Though this mutation could prove deadly, nobody knows for sure. As the reluctance of American health care workers shows, there are as many dead predictions this year as hospital patients. The longer the pandemic lasts, the higher the cumulative fatality rate among expert reputations.
The coronavirus pandemic redistributed power and economic advantage on a vast scale. The advent of vaccines not only creates new political opportunities, it also renders the older ones, like those involving masking and lockdowns, obsolete. The narratives like ‘the virus must mutate.’
The biggest difference between today’s covid and the far more lethal Spanish Flu, the Atlantic notes, is cultural awareness. The magazine didn’t even notice the 1918 virus at the time. Nobody’s going to make that mistake again.
The influenza pandemic that began in 1918 killed as many as 100 million people over two years. It was one of the deadliest disasters in history, and the one all subsequent pandemics are now compared with.
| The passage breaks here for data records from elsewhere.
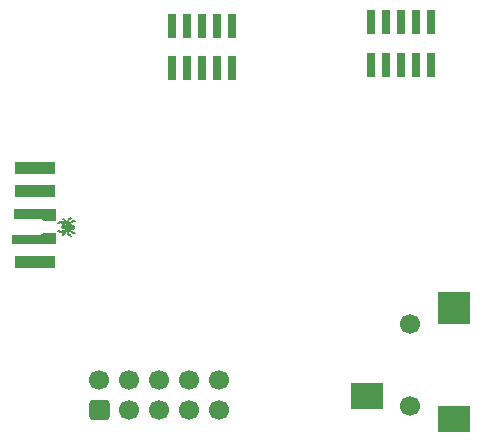
<source format=gts>
%TF.GenerationSoftware,KiCad,Pcbnew,5.1.8*%
%TF.CreationDate,2020-12-16T14:38:17-06:00*%
%TF.ProjectId,ePenguin-Debug,6550656e-6775-4696-9e2d-44656275672e,rev?*%
%TF.SameCoordinates,Original*%
%TF.FileFunction,Soldermask,Top*%
%TF.FilePolarity,Negative*%
%FSLAX46Y46*%
G04 Gerber Fmt 4.6, Leading zero omitted, Abs format (unit mm)*
G04 Created by KiCad (PCBNEW 5.1.8) date 2020-12-16 14:38:17*
%MOMM*%
%LPD*%
G01*
G04 APERTURE LIST*
%ADD10C,0.001000*%
%ADD11C,0.150000*%
%ADD12C,0.460000*%
%ADD13C,0.320000*%
%ADD14C,0.300000*%
%ADD15C,1.700000*%
%ADD16R,2.800000X2.800000*%
%ADD17R,2.800000X2.200000*%
%ADD18R,0.760000X2.050000*%
%ADD19R,0.750000X2.100000*%
%ADD20R,3.500000X1.000000*%
%ADD21C,0.100000*%
G04 APERTURE END LIST*
D10*
%TO.C,J1*%
G36*
X105560000Y-68670000D02*
G01*
X105680000Y-68730000D01*
X105820000Y-68730000D01*
X105760000Y-68600000D01*
X105610000Y-68530000D01*
X105640000Y-68620000D01*
X105560000Y-68670000D01*
G37*
X105560000Y-68670000D02*
X105680000Y-68730000D01*
X105820000Y-68730000D01*
X105760000Y-68600000D01*
X105610000Y-68530000D01*
X105640000Y-68620000D01*
X105560000Y-68670000D01*
D11*
X105540000Y-68580000D02*
X105670000Y-68640000D01*
X105330000Y-68650000D02*
X105530000Y-68580000D01*
D12*
X106460000Y-69010000D02*
X106390000Y-69010000D01*
D13*
X106510000Y-69010000D02*
X105740000Y-69010000D01*
D14*
X106400000Y-69090000D02*
X105740000Y-69020000D01*
D11*
X106190000Y-69260000D02*
X106520000Y-69540000D01*
X106710000Y-69540000D02*
X106520000Y-69540000D01*
X106150000Y-69210000D02*
X106150000Y-69580000D01*
X106360000Y-69750000D02*
X106150000Y-69580000D01*
X105990000Y-69390000D02*
X106040000Y-69130000D01*
X105990000Y-69390000D02*
X105920000Y-69550000D01*
X105720000Y-69670000D02*
X105910000Y-69560000D01*
D10*
G36*
X105560000Y-69350000D02*
G01*
X105680000Y-69290000D01*
X105820000Y-69290000D01*
X105760000Y-69420000D01*
X105610000Y-69490000D01*
X105640000Y-69400000D01*
X105560000Y-69350000D01*
G37*
X105560000Y-69350000D02*
X105680000Y-69290000D01*
X105820000Y-69290000D01*
X105760000Y-69420000D01*
X105610000Y-69490000D01*
X105640000Y-69400000D01*
X105560000Y-69350000D01*
D11*
X105540000Y-69440000D02*
X105670000Y-69380000D01*
X105330000Y-69370000D02*
X105530000Y-69440000D01*
D14*
X106400000Y-68930000D02*
X105740000Y-69000000D01*
D11*
X106190000Y-68760000D02*
X106520000Y-68480000D01*
X106710000Y-68480000D02*
X106520000Y-68480000D01*
X106150000Y-68810000D02*
X106150000Y-68440000D01*
X106360000Y-68270000D02*
X106150000Y-68440000D01*
X105990000Y-68630000D02*
X106040000Y-68890000D01*
X105990000Y-68630000D02*
X105920000Y-68470000D01*
X105720000Y-68350000D02*
X105910000Y-68460000D01*
%TD*%
D15*
%TO.C,CON1*%
X135128000Y-77212000D03*
X135128000Y-84212000D03*
D16*
X138828000Y-75912000D03*
D17*
X138828000Y-85312000D03*
X131428000Y-83312000D03*
%TD*%
D15*
%TO.C,J3*%
X118960000Y-81960000D03*
X116420000Y-81960000D03*
X113880000Y-81960000D03*
X111340000Y-81960000D03*
X108800000Y-81960000D03*
X118960000Y-84500000D03*
X116420000Y-84500000D03*
X113880000Y-84500000D03*
X111340000Y-84500000D03*
G36*
G01*
X109400000Y-85350000D02*
X108200000Y-85350000D01*
G75*
G02*
X107950000Y-85100000I0J250000D01*
G01*
X107950000Y-83900000D01*
G75*
G02*
X108200000Y-83650000I250000J0D01*
G01*
X109400000Y-83650000D01*
G75*
G02*
X109650000Y-83900000I0J-250000D01*
G01*
X109650000Y-85100000D01*
G75*
G02*
X109400000Y-85350000I-250000J0D01*
G01*
G37*
%TD*%
D18*
%TO.C,J4*%
X120040000Y-52020000D03*
X120040000Y-55580000D03*
X118770000Y-52020000D03*
X118770000Y-55580000D03*
X117500000Y-52020000D03*
X117500000Y-55580000D03*
X116230000Y-52020000D03*
X116230000Y-55580000D03*
X114960000Y-52020000D03*
X114960000Y-55580000D03*
%TD*%
D19*
%TO.C,J2*%
X131760000Y-51700000D03*
X131760000Y-55300000D03*
X133030000Y-51700000D03*
X133030000Y-55300000D03*
X134300000Y-51700000D03*
X134300000Y-55300000D03*
X135570000Y-51700000D03*
X135570000Y-55300000D03*
X136840000Y-51700000D03*
X136840000Y-55300000D03*
%TD*%
D20*
%TO.C,J1*%
X103350000Y-72000000D03*
X103350000Y-64000000D03*
X103350000Y-66000000D03*
D21*
G36*
X105100000Y-67500000D02*
G01*
X105100000Y-68500000D01*
X104090000Y-68500000D01*
X104070000Y-68480000D01*
X104020000Y-68440000D01*
X103960000Y-68400000D01*
X103910000Y-68370000D01*
X103860000Y-68350000D01*
X103800000Y-68330000D01*
X103720000Y-68310000D01*
X103610000Y-68300000D01*
X101600000Y-68300000D01*
X101600000Y-67500000D01*
X105100000Y-67500000D01*
G37*
G36*
X103610000Y-69700000D02*
G01*
X103720000Y-69690000D01*
X103800000Y-69670000D01*
X103860000Y-69650000D01*
X103910000Y-69630000D01*
X103960000Y-69600000D01*
X104020000Y-69560000D01*
X104070000Y-69520000D01*
X104090000Y-69500000D01*
X105100000Y-69500000D01*
X105100000Y-70500000D01*
X101400000Y-70500000D01*
X101400000Y-69700000D01*
X103610000Y-69700000D01*
G37*
%TD*%
M02*

</source>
At the time, The Atlantic did not cover it. In the immediate aftermath, “it really disappeared from the public consciousness,” says Scott Knowles, a disaster historian at Drexel University. “It was swamped by World War I and then the Great Depression. All of that got crushed into one era.” An immense crisis can be lost amid the rush of history, and Knowles wonders if the fracturing of democratic norms or the economic woes that COVID-19 set off might not subsume the current pandemic. “I think we’re in this liminal moment of collectively deciding what we’re going to remember and what we’re going to forget,” says Martha Lincoln, a medical anthropologist at San Francisco State University.
Perhaps that “liminal moment” explains a Guardian headline: “Covid poses ‘greatest threat to mental health since second world war.” In the long run, the crisis may be more about what we did to ourselves than what the actual virus did to us.